Nell'attuare questo tipo di pressioni la UE non solo va troppo in là nell'interferire con questioni interne macedoni ma richia inconsapevolmente di condizionare la vita politica nel Paese. Cosa potrebbe accadere se i partiti politici non fossero più in grado di tener fede ad una delle loro promesse principali, quella dei posti di lavoro?
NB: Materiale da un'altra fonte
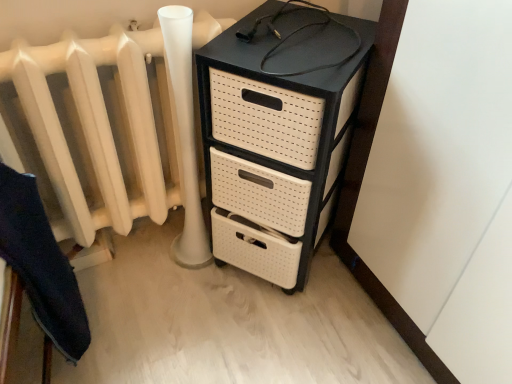
Question: Is white matte radiator at left located outside black plastic chest of drawers at upper right?

Choices:
 (A) no
 (B) yes

Answer: (B)

Question: From a real-world perspective, is white matte radiator at left on black plastic chest of drawers at upper right?

Choices:
 (A) yes
 (B) no

Answer: (A)

Question: From the image's perspective, is white matte radiator at left below black plastic chest of drawers at upper right?

Choices:
 (A) yes
 (B) no

Answer: (B)

Question: Is white matte radiator at left looking in the opposite direction of black plastic chest of drawers at upper right?

Choices:
 (A) no
 (B) yes

Answer: (A)

Question: Can you confirm if white matte radiator at left is wider than black plastic chest of drawers at upper right?

Choices:
 (A) yes
 (B) no

Answer: (B)

Question: Considering the positions of black plastic chest of drawers at upper right and white matte radiator at left in the image, is black plastic chest of drawers at upper right bigger or smaller than white matte radiator at left?

Choices:
 (A) big
 (B) small

Answer: (A)

Question: Looking at their shapes, would you say black plastic chest of drawers at upper right is wider or thinner than white matte radiator at left?

Choices:
 (A) wide
 (B) thin

Answer: (A)

Question: Is black plastic chest of drawers at upper right to the left or to the right of white matte radiator at left in the image?

Choices:
 (A) right
 (B) left

Answer: (A)

Question: From the image's perspective, is black plastic chest of drawers at upper right located above or below white matte radiator at left?

Choices:
 (A) below
 (B) above

Answer: (A)

Question: From their relative heights in the image, would you say dark blue fabric at lower left is taller or shorter than black plastic chest of drawers at upper right?

Choices:
 (A) short
 (B) tall

Answer: (A)

Question: Is point (42, 258) positioned closer to the camera than point (265, 21)?

Choices:
 (A) closer
 (B) farther

Answer: (A)

Question: Based on their positions, is dark blue fabric at lower left located to the left or right of black plastic chest of drawers at upper right?

Choices:
 (A) right
 (B) left

Answer: (B)

Question: Which is correct: dark blue fabric at lower left is inside black plastic chest of drawers at upper right, or outside of it?

Choices:
 (A) inside
 (B) outside

Answer: (B)

Question: From a real-world perspective, is white matte radiator at left physically located above or below black plastic chest of drawers at upper right?

Choices:
 (A) below
 (B) above

Answer: (B)

Question: Is white matte radiator at left taller or shorter than black plastic chest of drawers at upper right?

Choices:
 (A) tall
 (B) short

Answer: (B)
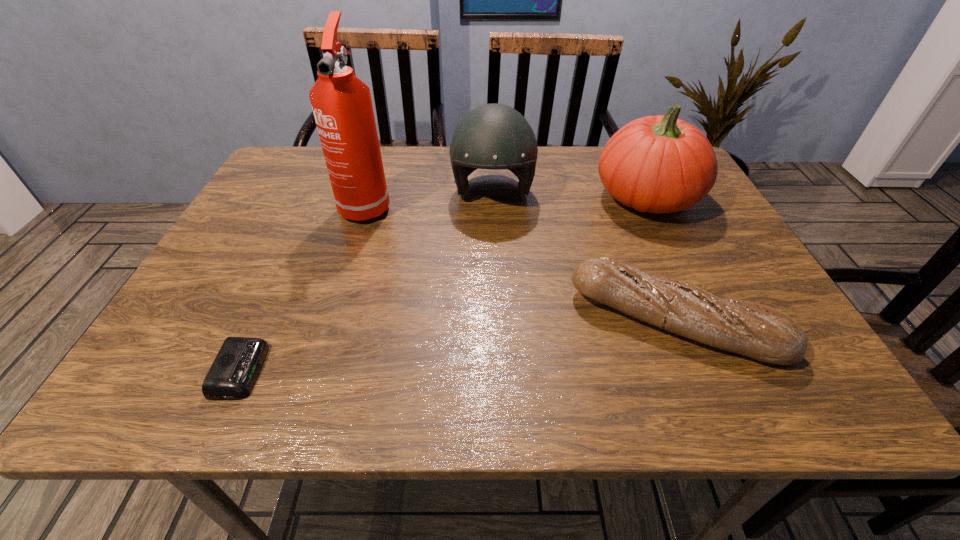
Find the location of a particular element. This screenshot has width=960, height=540. fire extinguisher is located at coordinates (342, 106).

The width and height of the screenshot is (960, 540). In order to click on the tallest object in this screenshot , I will do `click(342, 106)`.

At what (x,y) coordinates should I click in order to perform the action: click on pumpkin. Please return your answer as a coordinate pair (x, y). Looking at the image, I should click on click(658, 164).

The image size is (960, 540). I want to click on the third object from left to right, so click(493, 136).

Locate an element on the screen. the fourth tallest object is located at coordinates (760, 332).

Locate an element on the screen. The height and width of the screenshot is (540, 960). alarm clock is located at coordinates (234, 371).

Identify the location of the leftmost object. This screenshot has width=960, height=540. (234, 371).

Where is `free space located at the nozzle of the fire extinguisher`? This screenshot has height=540, width=960. free space located at the nozzle of the fire extinguisher is located at coordinates (348, 262).

Identify the location of free space located 0.160m on the left of the pumpkin. This screenshot has height=540, width=960. (532, 197).

I want to click on free space located at the face opening of the football helmet, so click(494, 234).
Chiara anche la dinamica della reazione UE. Non riguarda la gestione in generale dell'amministrazione, ma solo quelle questioni specifiche, in questo caso il lincenziamento di una manciata di funzionari, che toccano direttamente i suoi interessi. In questo caso l'interesse del project manager che gestiva i finanziamenti olandesi, che non voleva il proprio progetto si arenasse.
Ma i Paesi candidati hanno lo stesso diritto di reazione quando alcuni funzionari della Direzione generale allargamento se ne vanno o ne vengono nominati di nuovi? E serve che il Paese affronti il difficile e costoso percorso democratico del cambio di governo se poi quest'ultimo non può nemmeno cambiare un funzionario della dogana?
La continuità nel programmare l'aiuto internazionale e l'assicurarsi un impatto positivo non si raggiunge certo con pressioni quali quelle applicate recentemente dall'UE.